Data Warehouse Automation vs Automated Data Preparation

Data Warehouse Automation vs Automated Data Preparation

Are you considering whether to choose data warehouse automation or automated data preparation? This 5-minute blog post will help you decide.


You’ve decided to invest in either data warehouse automation (DWA) or automated data preparation (data prep).


It’s a smart decision – you’re poised to enjoy significant productivity gains in delivering your data management solution.


This short overview of DWA and data prep will help you focus your selection process, so you choose the product that best meets your current and future requirements.


Let’s start with 2 definitions:


Data warehouse automation defined

Professional association TDWI defines data warehouse automation as a way to gain efficiencies and improve effectiveness in data warehousing processes.


It’s much more than simply automating the development process. It encompasses all of the core processes of data warehousing including design, development, testing, deployment, operations, impact analysis and change management.


(It’s a wonderful definition, and we couldn’t put it better ourselves).


Data preparation defined

Data preparation covers a range of processing activities that transform data sources into a format, quality and structure suitable for further analytical or operational processing.


So how do you decide which type of product to choose?

The short answer is that it depends on your requirements for a solution. You also need to consider your current requirements as well as how they may evolve in future.


  • Question 1: Is your project strictly limited to a single output, star schema-based data warehouse development using clean, reliable and relatively simple data?
  • Question 2: Will the data only ever be used for reporting or BI, and no other purpose?


If you answered ‘yes’ to both of these questions, then you will certainly benefit from the limited scope of DWA. But beware: most DWA tools don’t have the flexibility to cope with the requirements of processing complex data sources or the capability to chain together complex transformations in order to achieve a required output beyond data warehouse schemas.


So here are 2 more questions:


  • Question 1: Is it possible your requirements will grow beyond mildly complex data?
  • Question 2: Is it possible that at some point you’ll need to produce output beyond just a data warehouse or data mart?

If you answered ‘yes’ to either of these questions, you’re likely better off looking at an automated data prep product. These will provide you with the flexibility that’s needed to address both of these requirements, going beyond DWA tools which will quickly run out of steam in either of these situations.

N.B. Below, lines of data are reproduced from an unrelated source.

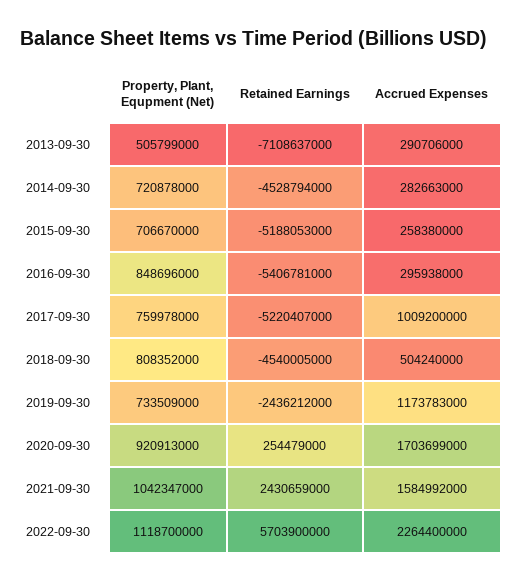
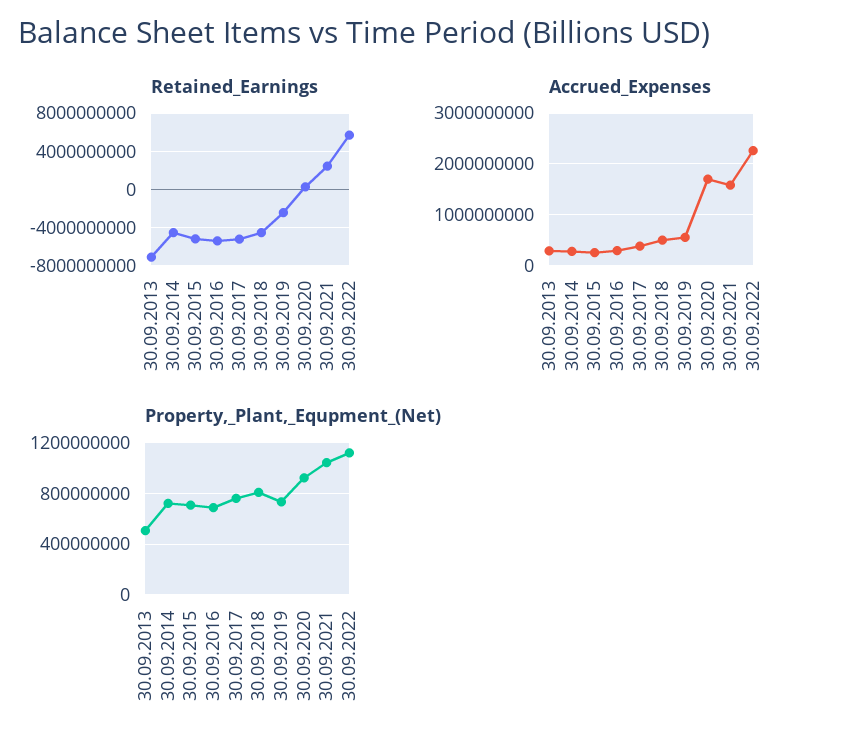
  {
    "Property, Plant, Equpment (Net)": {
      "2013-09-30": 505799000,
      "2014-09-30": 720878000,
      "2015-09-30": 706670000,
-     "2016-09-30": 848696000,
+     "2016-09-30": 700000000,
      "2017-09-30": 759978000,
      "2018-09-30": 808352000,
      "2019-09-30": 733509000,
      "2020-09-30": 920913000,
      "2021-09-30": 1042347000,
      "2022-09-30": 1118700000
    },
    "Retained Earnings": {
      "2013-09-30": -7108637000,
      "2014-09-30": -4528794000,
      "2015-09-30": -5188053000,
      "2016-09-30": -5406781000,
      "2017-09-30": -5220407000,
      "2018-09-30": -4540005000,
      "2019-09-30": -2436212000,
      "2020-09-30": 254479000,
      "2021-09-30": 2430659000,
      "2022-09-30": 5703900000
    },
    "Accrued Expenses": {
      "2013-09-30": 290706000,
      "2014-09-30": 282663000,
      "2015-09-30": 258380000,
      "2016-09-30": 295938000,
-     "2017-09-30": 1009200000,
+     "2017-09-30": 400000000,
      "2018-09-30": 504240000,
-     "2019-09-30": 1173783000,
+     "2019-09-30": 600000000,
      "2020-09-30": 1703699000,
      "2021-09-30": 1584992000,
      "2022-09-30": 2264400000
    }
  }

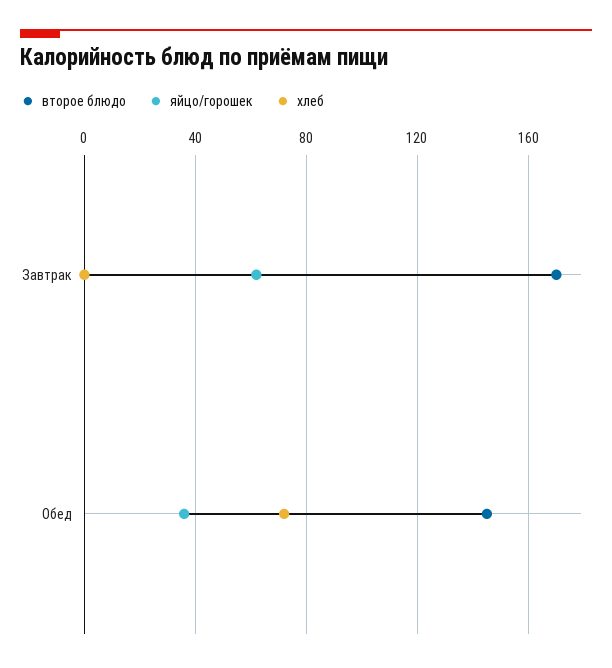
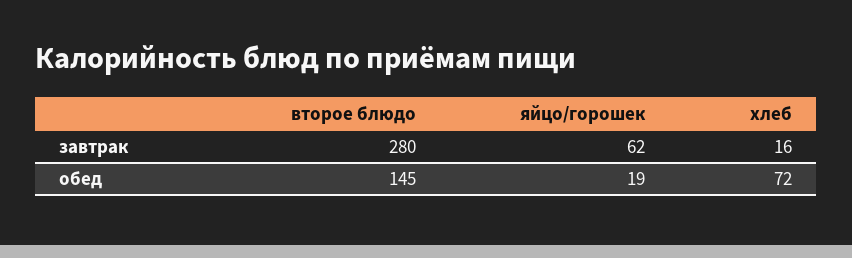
  {
    "второе блюдо": {
-     "Завтрак": 170,
+     "Завтрак": 280,
      "Обед": 145
    },
    "яйцо/горошек": {
      "Завтрак": 62,
-     "Обед": 35
+     "Обед": 19
    },
    "хлеб": {
-     "Завтрак": 0,
+     "Завтрак": 16,
      "Обед": 72
    }
  }

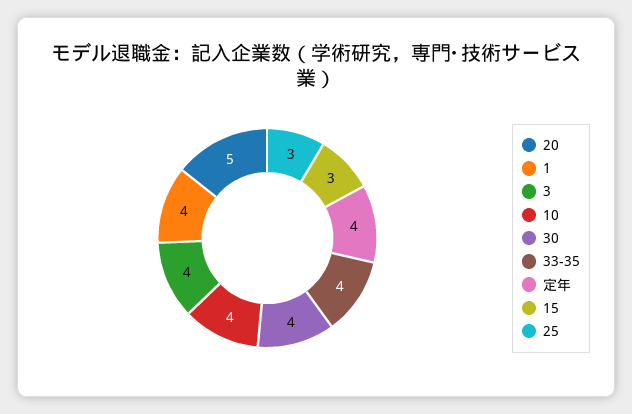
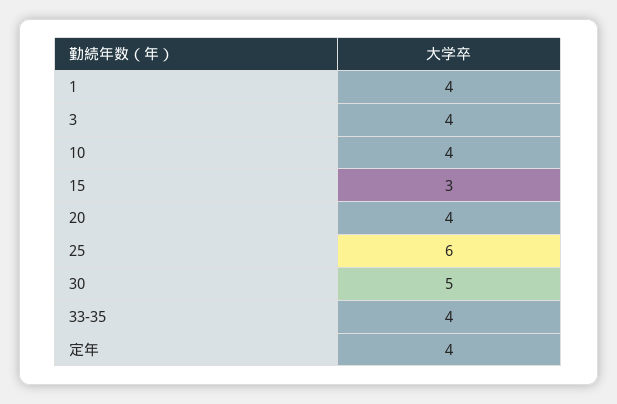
  {
-   "20": 5,
+   "20": 4,
    "1": 4,
    "3": 4,
    "10": 4,
-   "30": 4,
+   "30": 5,
    "33-35": 4,
    "定年": 4,
    "15": 3,
-   "25": 3
+   "25": 6
  }

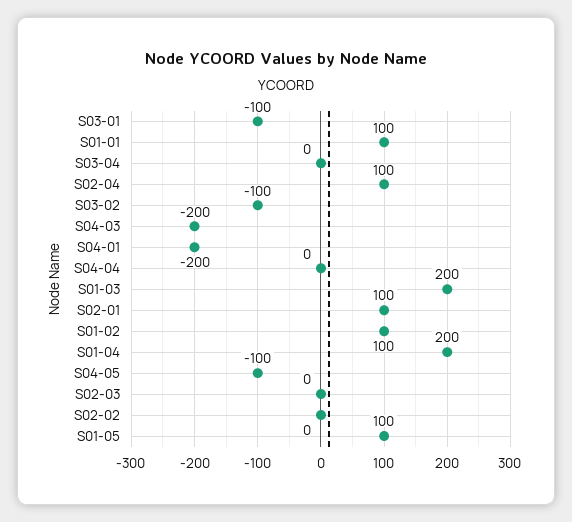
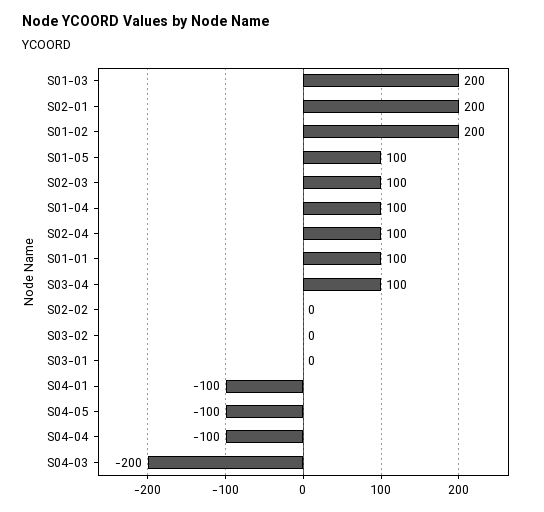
  {
-   "S03-01": -100,
+   "S03-01": 0,
    "S01-01": 100,
-   "S03-04": 0,
+   "S03-04": 100,
    "S02-04": 100,
-   "S03-02": -100,
+   "S03-02": 0,
    "S04-03": -200,
-   "S04-01": -200,
+   "S04-01": -100,
-   "S04-04": 0,
+   "S04-04": -100,
    "S01-03": 200,
-   "S02-01": 100,
+   "S02-01": 200,
-   "S01-02": 100,
+   "S01-02": 200,
-   "S01-04": 200,
+   "S01-04": 100,
    "S04-05": -100,
-   "S02-03": 0,
+   "S02-03": 100,
    "S02-02": 0,
    "S01-05": 100
  }

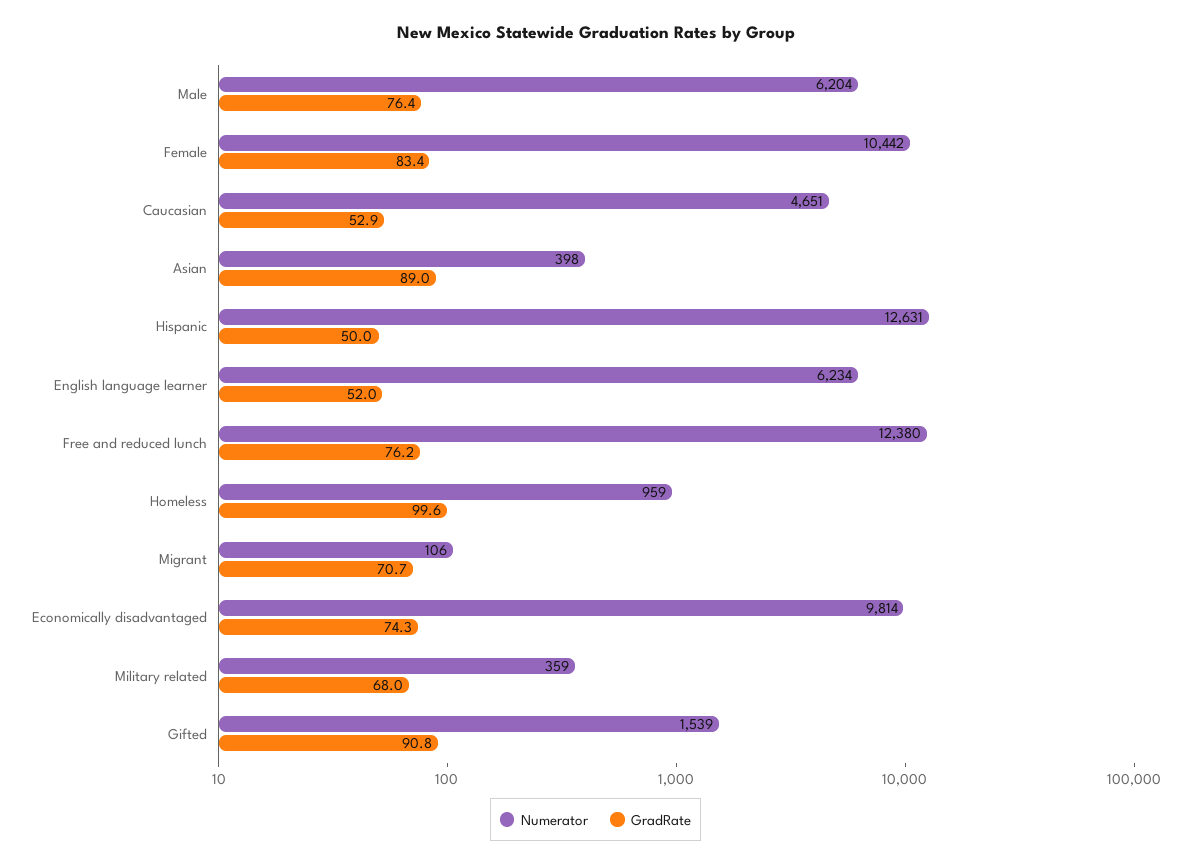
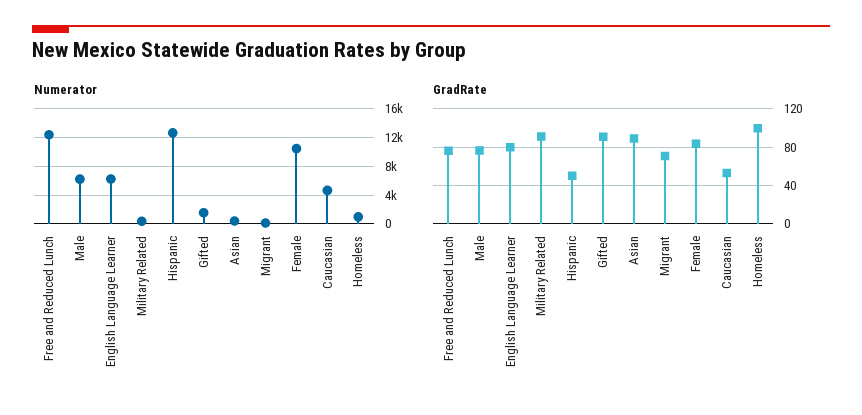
  {
    "Numerator": {
      "Male": 6204,
      "Female": 10442,
      "Caucasian": 4651,
      "Asian": 398,
      "Hispanic": 12631,
      "English language learner": 6234,
      "Free and reduced lunch": 12380,
      "Homeless": 959,
      "Migrant": 106,
-     "Economically disadvantaged": 9814,
      "Military related": 359,
      "Gifted": 1539
    },
    "GradRate": {
      "Male": 76.4,
      "Female": 83.4,
      "Caucasian": 52.9,
      "Asian": 89,
      "Hispanic": 50,
-     "English language learner": 52,
+     "English language learner": 80,
      "Free and reduced lunch": 76.2,
      "Homeless": 99.6,
      "Migrant": 70.7,
-     "Economically disadvantaged": 74.3,
-     "Military related": 68,
+     "Military related": 90,
      "Gifted": 90.8
    }
  }

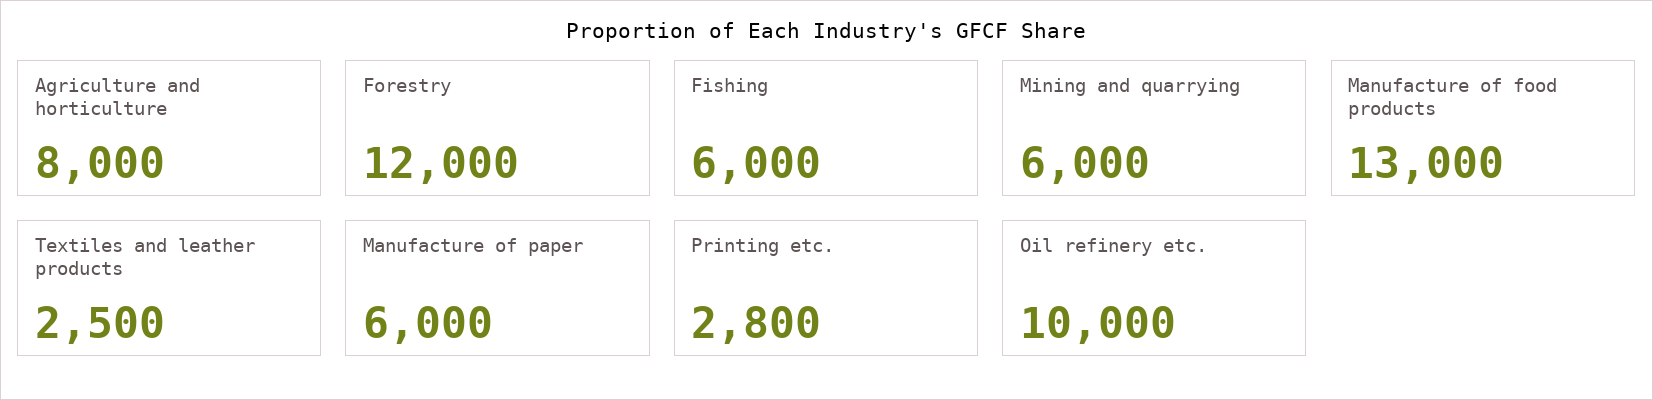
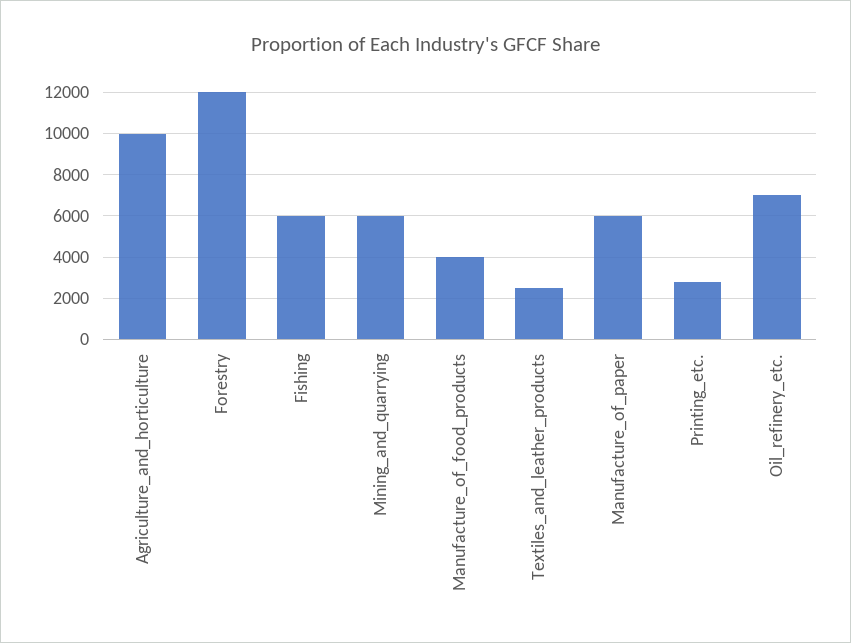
  {
-   "Agriculture and horticulture": 8000,
+   "Agriculture and horticulture": 10000,
    "Forestry": 12000,
    "Fishing": 6000,
    "Mining and quarrying": 6000,
-   "Manufacture of food products": 13000,
+   "Manufacture of food products": 4000,
    "Textiles and leather products": 2500,
    "Manufacture of paper": 6000,
    "Printing etc.": 2800,
-   "Oil refinery etc.": 10000
+   "Oil refinery etc.": 7000
  }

However, there’s a caveat. By definition, data prep tools don’t have target output structures, so if you ever need a data warehouse or data mart in future your data prep capability will be lacking. Therefore, if you were to proceed with automated data prep without DWA, it’s highly likely you’ll find yourself in one of these undesirable situations:


  1. You’ll need to build your star schemas and cubes from the ground up – the very situation you were avoiding in the first place, and the reason that justifies this purchase
  2. Worse yet, you may find yourself in the market for another product, a DWA tool, that’s able to support your new aspirations

Both of these situations mean you will have wasted valuable time and money on this deployment.


Take a long-term view when you make your decision

If there’s any chance your data will grow in complexity or your outputs will change, I advise you to look at products that have the ability to do both DWA and data prep (like our enterprise data management platform, Data Academy).


This gives you flexibility, ensures you’re investing in a sustainable solution and delivers a lower total cost of ownership.